A jornalista trouxe à tona com a sua série uma questão cara às autoridades blumenauenses: como esconder aquilo que nos prejudica o turismo? É bem difícil, na verdade, esconder uma favela ou, no caso, evitar que seus habitantes sejam notados. Mas muita gente só descobriu que cerca de 50 mil blumenauenses vivem em favelas, amontoados em barracos, depois que Magali mostrou essas famílias na série de reportagens.

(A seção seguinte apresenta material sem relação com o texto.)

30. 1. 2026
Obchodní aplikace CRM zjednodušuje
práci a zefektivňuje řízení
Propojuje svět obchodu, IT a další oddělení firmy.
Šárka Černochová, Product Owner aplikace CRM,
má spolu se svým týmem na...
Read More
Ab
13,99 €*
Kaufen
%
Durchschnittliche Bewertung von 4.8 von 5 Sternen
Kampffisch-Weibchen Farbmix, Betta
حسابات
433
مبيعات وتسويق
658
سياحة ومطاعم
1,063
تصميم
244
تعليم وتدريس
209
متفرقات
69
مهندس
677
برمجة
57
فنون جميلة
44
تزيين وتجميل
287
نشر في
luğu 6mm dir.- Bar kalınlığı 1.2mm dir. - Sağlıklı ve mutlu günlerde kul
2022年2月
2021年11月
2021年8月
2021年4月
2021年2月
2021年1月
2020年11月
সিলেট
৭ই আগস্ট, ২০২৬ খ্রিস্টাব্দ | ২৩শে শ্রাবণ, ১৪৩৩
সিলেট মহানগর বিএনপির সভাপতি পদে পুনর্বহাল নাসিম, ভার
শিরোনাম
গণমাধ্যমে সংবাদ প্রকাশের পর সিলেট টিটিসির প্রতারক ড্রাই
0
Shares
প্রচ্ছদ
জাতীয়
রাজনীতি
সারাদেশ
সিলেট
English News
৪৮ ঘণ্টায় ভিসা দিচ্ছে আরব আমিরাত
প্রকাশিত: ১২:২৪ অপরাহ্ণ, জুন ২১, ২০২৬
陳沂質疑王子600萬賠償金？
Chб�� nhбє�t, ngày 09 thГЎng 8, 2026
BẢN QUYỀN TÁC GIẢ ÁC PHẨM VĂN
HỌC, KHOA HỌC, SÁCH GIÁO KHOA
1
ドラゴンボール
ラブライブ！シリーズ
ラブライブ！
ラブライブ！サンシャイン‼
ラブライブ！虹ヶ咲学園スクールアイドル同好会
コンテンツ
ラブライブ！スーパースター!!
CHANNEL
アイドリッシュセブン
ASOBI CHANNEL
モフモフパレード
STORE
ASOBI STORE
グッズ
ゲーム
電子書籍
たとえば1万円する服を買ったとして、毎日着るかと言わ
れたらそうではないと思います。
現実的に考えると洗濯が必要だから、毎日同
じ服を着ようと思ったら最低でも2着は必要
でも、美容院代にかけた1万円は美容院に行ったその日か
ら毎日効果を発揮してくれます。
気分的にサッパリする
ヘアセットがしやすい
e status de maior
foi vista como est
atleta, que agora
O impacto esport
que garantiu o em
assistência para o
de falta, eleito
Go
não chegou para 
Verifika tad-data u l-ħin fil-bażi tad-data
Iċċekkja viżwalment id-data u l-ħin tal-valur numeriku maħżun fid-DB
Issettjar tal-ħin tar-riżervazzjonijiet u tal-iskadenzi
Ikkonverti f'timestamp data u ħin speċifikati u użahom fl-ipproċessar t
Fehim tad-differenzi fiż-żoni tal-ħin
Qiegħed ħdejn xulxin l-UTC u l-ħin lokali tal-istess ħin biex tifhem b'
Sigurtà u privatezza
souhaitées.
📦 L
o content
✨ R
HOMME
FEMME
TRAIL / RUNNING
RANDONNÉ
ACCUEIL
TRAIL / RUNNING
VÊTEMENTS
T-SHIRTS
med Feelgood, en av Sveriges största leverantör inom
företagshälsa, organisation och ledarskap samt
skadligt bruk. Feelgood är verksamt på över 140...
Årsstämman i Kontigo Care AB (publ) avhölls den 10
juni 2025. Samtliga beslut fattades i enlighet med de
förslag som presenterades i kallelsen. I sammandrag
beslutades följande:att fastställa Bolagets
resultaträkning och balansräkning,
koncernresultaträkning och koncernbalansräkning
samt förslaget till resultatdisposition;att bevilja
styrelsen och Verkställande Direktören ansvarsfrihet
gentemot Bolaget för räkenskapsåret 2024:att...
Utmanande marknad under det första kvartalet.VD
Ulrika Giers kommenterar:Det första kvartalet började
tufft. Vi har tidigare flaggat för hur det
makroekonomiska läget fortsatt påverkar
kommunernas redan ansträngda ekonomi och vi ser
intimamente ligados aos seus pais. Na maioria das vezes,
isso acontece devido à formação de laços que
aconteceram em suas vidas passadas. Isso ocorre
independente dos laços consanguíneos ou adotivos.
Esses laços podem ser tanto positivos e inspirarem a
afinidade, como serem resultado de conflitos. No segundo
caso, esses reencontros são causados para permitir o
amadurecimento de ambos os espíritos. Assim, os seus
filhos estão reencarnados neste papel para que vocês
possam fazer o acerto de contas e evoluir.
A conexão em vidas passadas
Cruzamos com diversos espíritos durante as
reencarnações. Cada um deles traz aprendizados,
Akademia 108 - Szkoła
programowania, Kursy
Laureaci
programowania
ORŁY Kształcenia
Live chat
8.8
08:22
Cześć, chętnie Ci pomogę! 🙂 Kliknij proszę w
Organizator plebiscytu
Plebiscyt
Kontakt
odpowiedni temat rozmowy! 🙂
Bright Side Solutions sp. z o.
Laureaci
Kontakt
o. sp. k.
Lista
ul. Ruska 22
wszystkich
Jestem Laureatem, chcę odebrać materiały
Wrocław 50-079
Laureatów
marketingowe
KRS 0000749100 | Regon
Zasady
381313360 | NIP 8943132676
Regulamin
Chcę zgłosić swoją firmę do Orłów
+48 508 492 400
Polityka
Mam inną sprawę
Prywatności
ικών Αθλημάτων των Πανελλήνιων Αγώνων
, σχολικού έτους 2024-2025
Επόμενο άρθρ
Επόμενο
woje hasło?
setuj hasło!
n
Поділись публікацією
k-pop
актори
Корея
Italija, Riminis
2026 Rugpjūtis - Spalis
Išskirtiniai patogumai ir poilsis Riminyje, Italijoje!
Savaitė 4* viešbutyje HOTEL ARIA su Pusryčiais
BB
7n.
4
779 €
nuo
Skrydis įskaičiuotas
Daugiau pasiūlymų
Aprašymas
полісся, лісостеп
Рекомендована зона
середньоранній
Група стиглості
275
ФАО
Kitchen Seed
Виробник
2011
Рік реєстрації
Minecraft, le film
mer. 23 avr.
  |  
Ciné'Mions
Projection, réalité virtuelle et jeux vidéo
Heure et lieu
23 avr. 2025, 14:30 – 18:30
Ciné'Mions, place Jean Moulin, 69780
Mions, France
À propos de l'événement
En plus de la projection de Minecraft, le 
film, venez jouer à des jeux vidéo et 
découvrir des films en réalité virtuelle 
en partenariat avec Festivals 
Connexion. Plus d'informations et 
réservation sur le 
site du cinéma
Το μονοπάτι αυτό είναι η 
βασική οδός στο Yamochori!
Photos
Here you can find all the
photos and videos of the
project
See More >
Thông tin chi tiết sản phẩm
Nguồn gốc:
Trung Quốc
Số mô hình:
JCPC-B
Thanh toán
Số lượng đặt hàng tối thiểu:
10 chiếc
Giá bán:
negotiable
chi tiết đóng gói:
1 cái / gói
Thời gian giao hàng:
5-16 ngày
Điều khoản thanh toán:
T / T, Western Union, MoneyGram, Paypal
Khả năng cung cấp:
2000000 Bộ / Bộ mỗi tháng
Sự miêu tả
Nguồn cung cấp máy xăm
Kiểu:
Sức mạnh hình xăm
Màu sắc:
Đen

Como uma grande matéria precisa de um bom arsenal fotográfico, Magali divide os créditos com o fotógrafo Jandyr Nascimento, com quem passou duas semanas visitando as chamadas sub-moradias de vítimas da então esclarecida segregação habitacional. O trabalho dos dois repórteres poderá ser conferido a partir do dia 22 de novembro e se estende até 14 de dezembro.
São tempos de músicas natalinas. E são tempos do tradicional altruísmo de Natal. Pois bem. O que não se pode prever é como reagirão as pessoas que, dessa vez, terão oportunidade de ver a exposição Cidade Escondida, de Magali Moser e Jandyr Nascimento. Certamente que nunca mais idealizarão a cidade (tão bonitinha) como sendo um paraíso europeu escondido no meio dos morros do Vale do Itajaí.
E nunca mais pensarão tratar-se Blumenau de uma cidade sem favelas.
Que pena que a preocupação das autoridades em geral é só esconder o feio dos turistas e não tentar mudar a situação... No Rio de Janeiro, deu no que deu.
Helena Aragão · Rio de Janeiro, RJ 16/11/2007 17:49
Pois é, Helena. Certa vez, quando da volta do Pasquim, lançaram uma manchete "Décio Lima, o prefeito da cidade sem favelas!" Pode isso? Depois se ficou sabendo que a prefeitura cedeu ao pessoal do Pasquim um camarote na Oktoberfest. Mas tem muito blumenauense que ainda não percebeu - por ingenuidade ou burrice - que existem favelas.
Houve quem disse que a matéria de Magali era sensacionalismo.